Fabritius died suddenly and tragically, in the explosion of the Delft gunpowder magazine on October 12, 1654. The blast destroyed a quarter of the city, including Fabritius' studio and several of his paintings. Fabritius' student Mattias Spoors, and local church deacon Simon Decker, who were with Fabritius in his studio working together on a religious painting at the time, were also killed. Bakker reports that Fabritius was buried within 48 hours of the explosion but his death threw up a new mystery. Agatha (his widow), when signing "an acknowledgment of debt", referred to her late husband "painter to His Highness, the Prince of Orange". Bakker argues that there was "not a shred of evidence for any commission executed for either Stadholder Frederick Henry or his son William II". However, that it would have been "inconceivable that Fabritius's widow would call him a 'court painter' without good reason" and that the blast would most likely have destroyed paintings newly commissioned by Amalia von Solms, the widow of Stadholder Frederick Hendrick.
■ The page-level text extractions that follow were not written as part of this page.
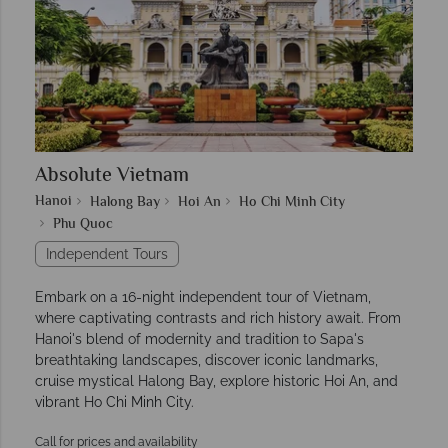
Absolute Vietnam
Hanoi
Halong Bay
Hoi An
Ho Chi Minh City
Phu Quoc
Independent Tours
Embark on a 16-night independent tour of Vietnam,
where captivating contrasts and rich history await. From
Hanoi's blend of modernity and tradition to Sapa's
breathtaking landscapes, discover iconic landmarks,
cruise mystical Halong Bay, explore historic Hoi An, and
vibrant Ho Chi Minh City.
Call for prices and availability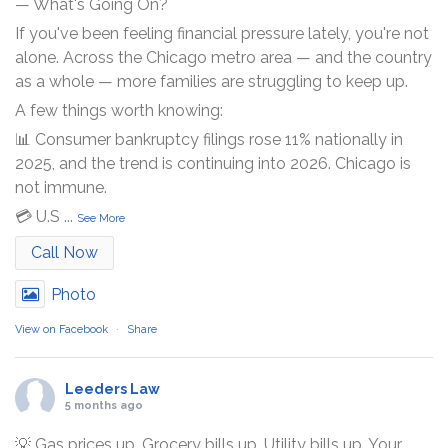
— What's Going On?
If you've been feeling financial pressure lately, you're not
alone. Across the Chicago metro area — and the country
as a whole — more families are struggling to keep up.
A few things worth knowing:
📊 Consumer bankruptcy filings rose 11% nationally in
2025, and the trend is continuing into 2026. Chicago is
not immune.
💳 U.S
...
See More
Call Now
Photo
View on Facebook
·
Share
Leeders Law
5 months ago
💡 Gas prices up. Grocery bills up. Utility bills up. Your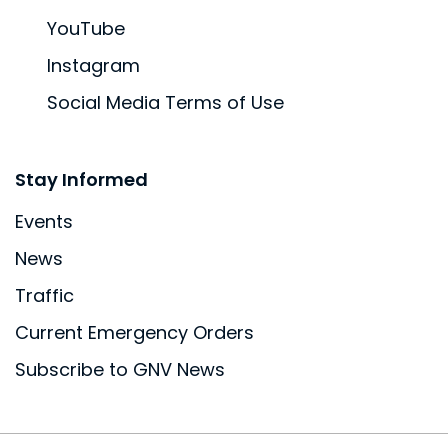
YouTube
Instagram
Social Media Terms of Use
Site Footer
Stay Informed
Events
News
Traffic
Current Emergency Orders
Subscribe to GNV News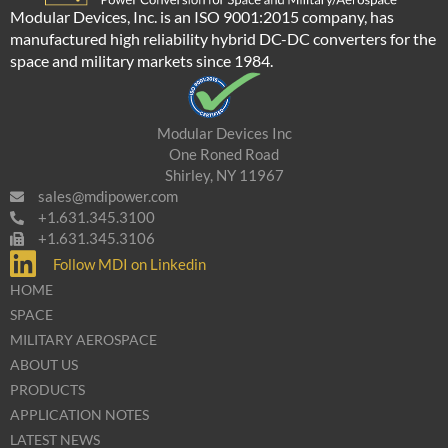
Modular Devices, Inc. is an ISO 9001:2015 company, has
manufactured high reliability hybrid DC-DC converters for the
space and military markets since 1984.
Modular Devices Inc
One Roned Road
Shirley, NY 11967
sales@mdipower.com
+1.631.345.3100
+1.631.345.3106
Follow MDI on Linkedin
HOME
SPACE
MILITARY AEROSPACE
ABOUT US
PRODUCTS
APPLICATION NOTES
LATEST NEWS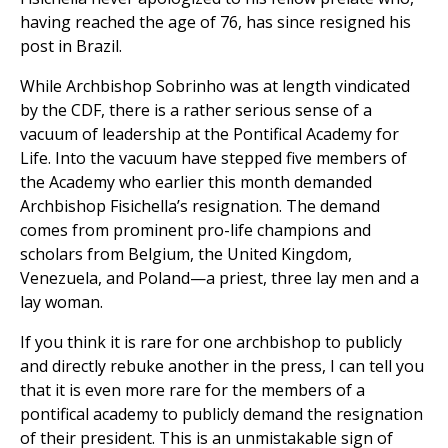
having reached the age of 76, has since resigned his
post in Brazil.
While Archbishop Sobrinho was at length vindicated
by the CDF, there is a rather serious sense of a
vacuum of leadership at the Pontifical Academy for
Life. Into the vacuum have stepped five members of
the Academy who earlier this month demanded
Archbishop Fisichella’s resignation. The demand
comes from prominent pro-life champions and
scholars from Belgium, the United Kingdom,
Venezuela, and Poland—a priest, three lay men and a
lay woman.
If you think it is rare for one archbishop to publicly
and directly rebuke another in the press, I can tell you
that it is even more rare for the members of a
pontifical academy to publicly demand the resignation
of their president. This is an unmistakable sign of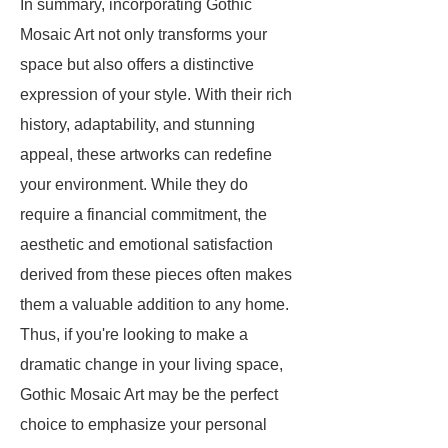
In summary, incorporating Gothic
Mosaic Art not only transforms your
space but also offers a distinctive
expression of your style. With their rich
history, adaptability, and stunning
appeal, these artworks can redefine
your environment. While they do
require a financial commitment, the
aesthetic and emotional satisfaction
derived from these pieces often makes
them a valuable addition to any home.
Thus, if you're looking to make a
dramatic change in your living space,
Gothic Mosaic Art may be the perfect
choice to emphasize your personal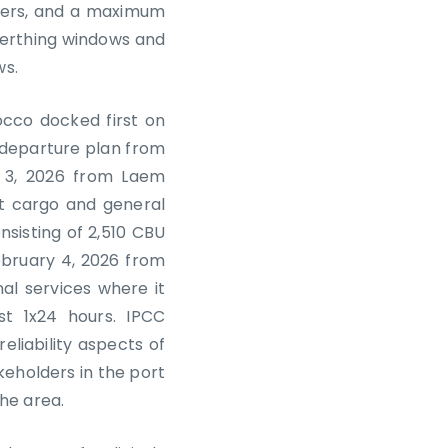
eters, and a maximum
berthing windows and
ws.
occo docked first on
a departure plan from
y 3, 2026 from Laem
nt cargo and general
nsisting of 2,510 CBU
ebruary 4, 2026 from
nal services where it
t 1x24 hours. IPCC
eliability aspects of
eholders in the port
he area.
The Legacy of Carel Fabritius
Fabritius was a leading member of the Delft School, and his influence, particularly in terms of experimentation with perspective and complex spatial effects, as well as the use of soft, atmospheric lighting and daylight effects, can be seen in the works of his esteemed Delft school colleagues, Johannes Vermeer and Pieter de Hooch.
Given the tragic circumstances surrounding his death, Bakker has summed up Fabritius's legacy in terms of his potential - of what could, or should, have been. He wrote: "Famous paintings like The Goldfinch and The Sentry bespeak such originality and artistic quality that we can only regret all the works he never painted. Unfortunately, his untimely death has made it virtually impossible to determine whether his talent would have eventually been great enough to equal, if not surpass, that of his teacher, Rembrandt Van Rijn". Indeed, the promise shown in his small body of work has prompted other historians to predict that he might have supplanted Rembrandt as the grand master of the Dutch Golden Age.
What is beyond question however is his exploration on the "domestic interior" narrative that became a staple of the Delft School. His influence can be traced through the work of his contemporaries Vermeer (on whom his use of shadows and background light had a particularly marked effect), de Hooch and, indeed, other Dutch artists including Nicolaes Maes.
More recently, Fabritius's public profile gained fresh impetus following the release of Donna Tart's novel The Goldfinch, for which she received the 2014 Pulitzer Prize for Fiction. The Goldfinch, in which Fabritius's "priceless" painting survives a devasting gallery explosion, was turned into a Hollywood movie starring Ansel Elgort in 2019. The protagonist and secret custodian of the painting, Theo, says this of the artwork: "it is a glory and a privilege to love what Death doesn't touch. For if disaster and oblivion have followed this painting down through time - so too has love. Insofar as it is immortal (and it is) I have a small, bright, immutable part in that immortality".